_THE INPUT_
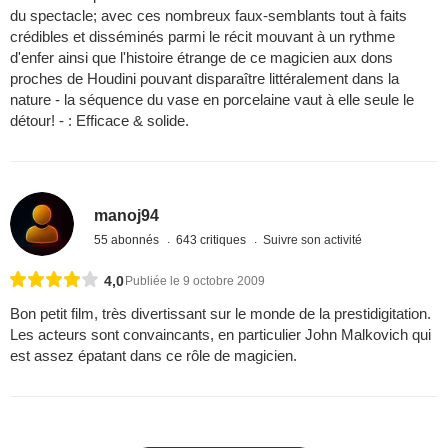
du spectacle; avec ces nombreux faux-semblants tout à faits
crédibles et disséminés parmi le récit mouvant à un rythme
d'enfer ainsi que l'histoire étrange de ce magicien aux dons
proches de Houdini pouvant disparaître littéralement dans la
nature - la séquence du vase en porcelaine vaut à elle seule le
détour! - : Efficace & solide.
manoj94
55 abonnés
643 critiques
Suivre son activité
4,0
Publiée le 9 octobre 2009
Bon petit film, très divertissant sur le monde de la prestidigitation.
Les acteurs sont convaincants, en particulier John Malkovich qui
est assez épatant dans ce rôle de magicien.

_WHAT YOU NEED TO DO_
Would you write out the data exactly, with no pictures in the copy?

_RESPONSE TO THE EXERCISE_
du spectacle; avec ces nombreux faux-semblants tout à faits
crédibles et disséminés parmi le récit mouvant à un rythme
d'enfer ainsi que l'histoire étrange de ce magicien aux dons
proches de Houdini pouvant disparaître littéralement dans la
nature - la séquence du vase en porcelaine vaut à elle seule le
détour! - : Efficace & solide.
manoj94
55 abonnés
643 critiques
Suivre son activité
4,0
Publiée le 9 octobre 2009
Bon petit film, très divertissant sur le monde de la prestidigitation.
Les acteurs sont convaincants, en particulier John Malkovich qui
est assez épatant dans ce rôle de magicien.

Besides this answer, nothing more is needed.